Une nouvelle étape pour Meero

Au moment de la levée, les équipes de la startup communiquaient sur les plans d’atteindre 1.200 collaborateurs à la fin 2019. La vérité fut plus dure. Après six mois de chômage partiel, Meero commence à mettre en place des ruptures conventionnelles collectives avant de finalement organiser un plan social qui verra partir 82 collaborateurs, même si ce serait 350 collaborateurs qui auraient finalement quitté l’entreprise à cette période. Encore une fois, Gaétan ne regrette rien : " Je pense que c'est le plus gros défaut des entrepreneurs : penser que les décisions difficiles peuvent être repoussées. On est aujourd’hui en bonne santé financière parce que l’on a fait ces choix au bon moment. Je pense que c’est l'une de nos forces d’avoir su s'adapter rapidement, non seulement en développant fortement un nouveau business model, mais en plus en restructurant l’entreprise. Même si c'est un choix difficile.
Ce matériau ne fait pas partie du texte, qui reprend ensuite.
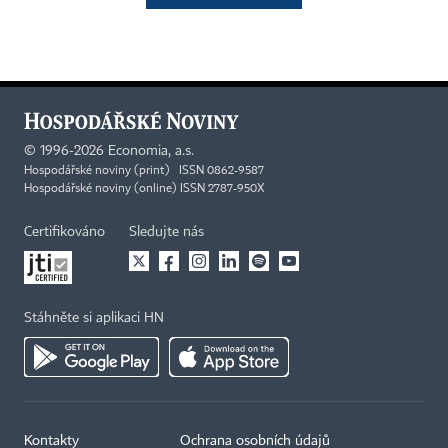
©
1996-2026
Economia, a.s.
Hospodářské noviny (print) ISSN 0862-9587
Hospodářské noviny (online) ISSN 2787-950X
Certifikováno
Sledujte nás
Stáhněte si aplikaci HN
Kontakty
Ochrana osobních údajů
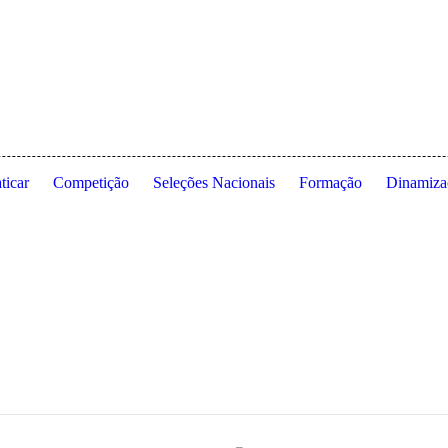
 de Lisboa ◦ Estrada da Costa ◦ 1495-688 Cruz Quebrada ◦ Dafundo ◦ 
ticar
Competição
Seleções Nacionais
Formação
Dinamiza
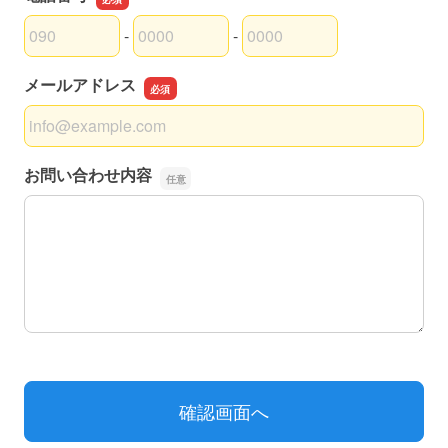
-
-
電話番号の市外局番
電話番号の市内局番
電話番号の加入者番号
メールアドレス
メールアドレス
お問い合わせ内容
お問い合わせ内容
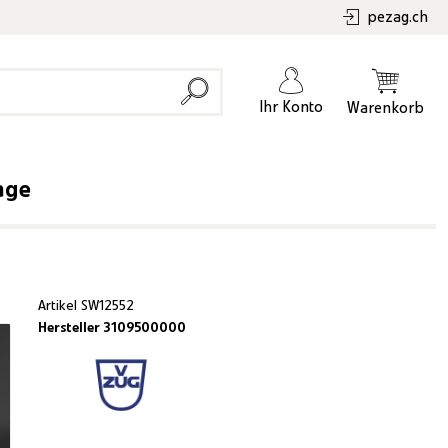
pezag.ch
Ihr Konto
Warenkorb
age
Artikel
SW12552
Hersteller 3109500000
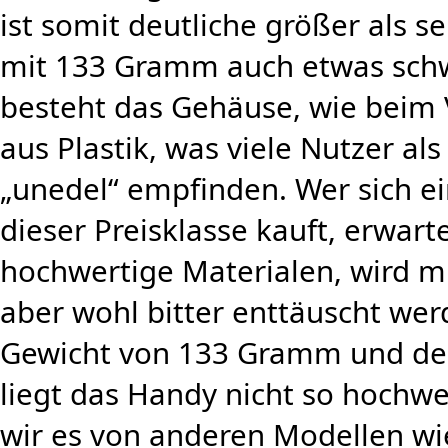
ist somit deutliche größer als 
mit 133 Gramm auch etwas schwe
besteht das Gehäuse, wie beim
aus Plastik, was viele Nutzer al
„unedel“ empfinden. Wer sich e
dieser Preisklasse kauft, erwar
hochwertige Materialen, wird m
aber wohl bitter enttäuscht wer
Gewicht von 133 Gramm und dem
liegt das Handy nicht so hochwe
wir es von anderen Modellen wi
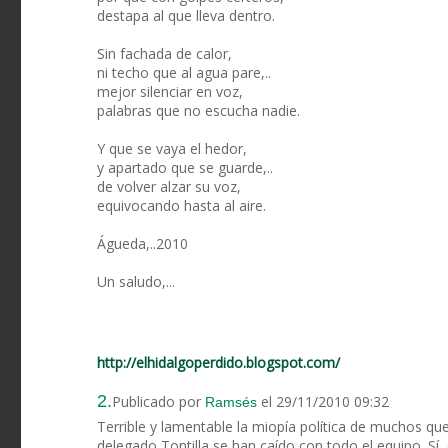
destapa al que lleva dentro.
Sin fachada de calor,
ni techo que al agua pare,..
mejor silenciar en voz,
palabras que no escucha nadie.
Y que se vaya el hedor,
y apartado que se guarde,..
de volver alzar su voz,
equivocando hasta al aire.
Águeda,..2010
Un saludo,...
http://elhidalgoperdido.blogspot.com/
2.
Publicado por
el 29/11/2010 09:32
Ramsés
Terrible y lamentable la miopía política de muchos q
delegado Tontilla se han caído con todo el equipo. Sí, 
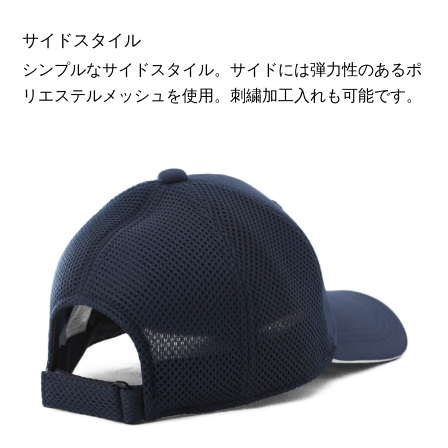
サイドスタイル
シンプルなサイドスタイル。サイドには弾力性のあるポ
リエステルメッシュを使用。刺繍加工入れも可能です。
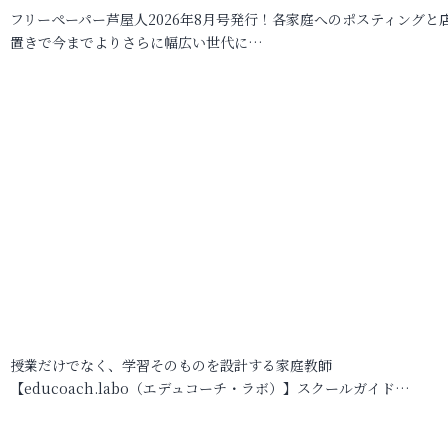
フリーペーパー芦屋人2026年8月号発行！各家庭へのポスティングと
置きで今までよりさらに幅広い世代に…
授業だけでなく、学習そのものを設計する家庭教師
【educoach.labo（エデュコーチ・ラボ）】スクールガイド…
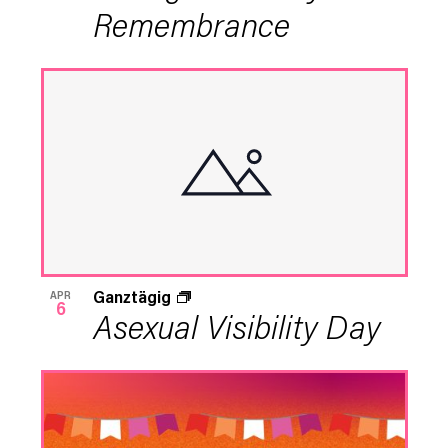
Remembrance
Ganztägig
APR
6
Asexual Visibility Day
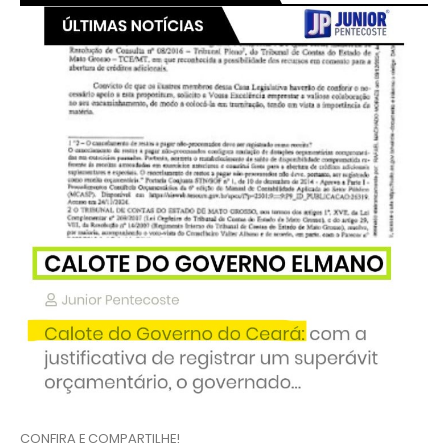
CONFIRA E COMPARTILHE!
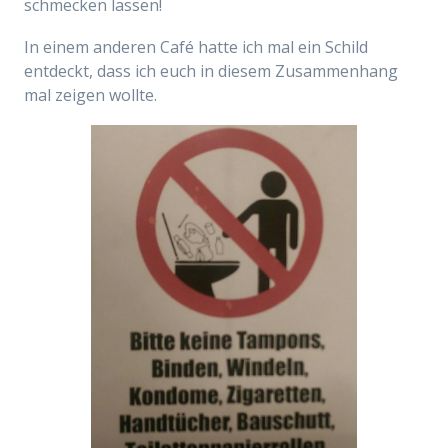
schmecken lassen!
In einem anderen Café hatte ich mal ein Schild
entdeckt, dass ich euch in diesem Zusammenhang
mal zeigen wollte.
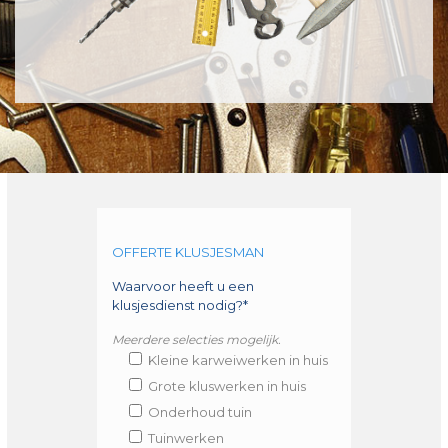
OFFERTE KLUSJESMAN
Waarvoor heeft u een
klusjesdienst nodig?*
Meerdere selecties mogelijk.
Kleine karweiwerken in huis
Grote kluswerken in huis
Onderhoud tuin
Tuinwerken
Il fallait faire ces choix rapidement et sans hésiter pour ne pas nous mettre dans une posture compliquée ".

Le nouveau business en question, c’est la dimension logicielle qui est rapidement devenue la priorité de l’entreprise à un moment où les shootings photo étaient tout simplement impossibles à réaliser.

En parallèle des développements internes, Meero a d’ailleurs réalisé l’acquisition de deux entreprises en Autriche et en Allemagne.

La première, Car Cutter, leur apporte une brique qui leur permet d’ouvrir une nouvelle verticale sur la photographie automobile. Et le second, Auto Retouch, leur permet d’aller plus loin dans le domaine de la mode avec son outil de retouches par IA.

L’entreprise a donc rapidement su prendre une nouvelle direction au vu des circonstances. " Au moment de la levée, on pensait vraiment qu'on serait 1.200. La pandémie nous a gentiment rappelé que ce marché-là ne faisait plus la même taille après la COVID. On a alors changé notre fusil d'épaule. Et on réinvestit dans un autre projet un peu différent, qui est dans la continuité de l’autre. On réaccélère tout en gardant le premier business. Cela n’a jamais été une finalité d’être 1.200. Je suis très content d'être le nombre que l'on est aujourd’hui, avec des collaborateurs de qualité qui sont heureux de venir bosser tous les jours. Et puis Meero a des bases solides sur les plans humain, IT, et financier pour poursuivre son développement. Nous anticipons une croissance importante portée par nos investissements sur la partie logicielle qui devrait nous permettre de décupler notre CA à horizon 3 ans ".